Collected data:
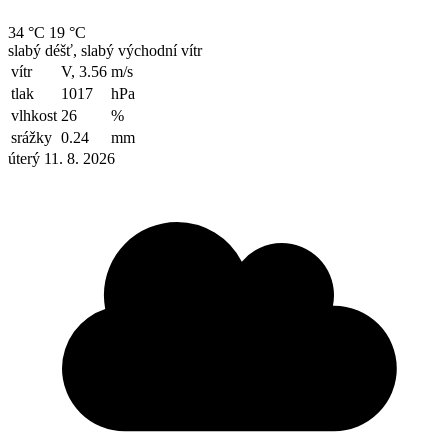
34 °C
19 °C
slabý déšť, slabý východní vítr
vítr
V, 3.56
m/s
tlak
1017
hPa
vlhkost
26
%
srážky
0.24
mm
úterý 11. 8. 2026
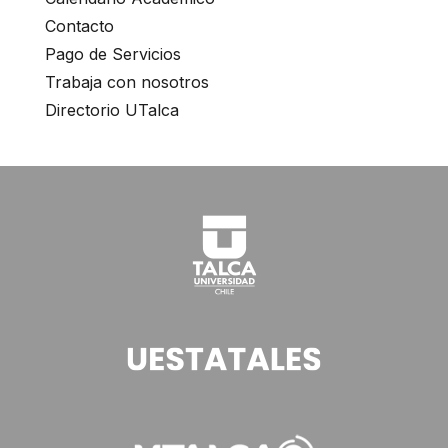
Contacto
Pago de Servicios
Trabaja con nosotros
Directorio UTalca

• **Task to complete**
Copy every line of text in the data above word for word, leaving out the pictures.

• **Answer for this exercise**
34 °C
19 °C
slabý déšť, slabý východní vítr
vítr
V, 3.56
m/s
tlak
1017
hPa
vlhkost
26
%
srážky
0.24
mm
úterý 11. 8. 2026
Contacto
Pago de Servicios
Trabaja con nosotros
Directorio UTalca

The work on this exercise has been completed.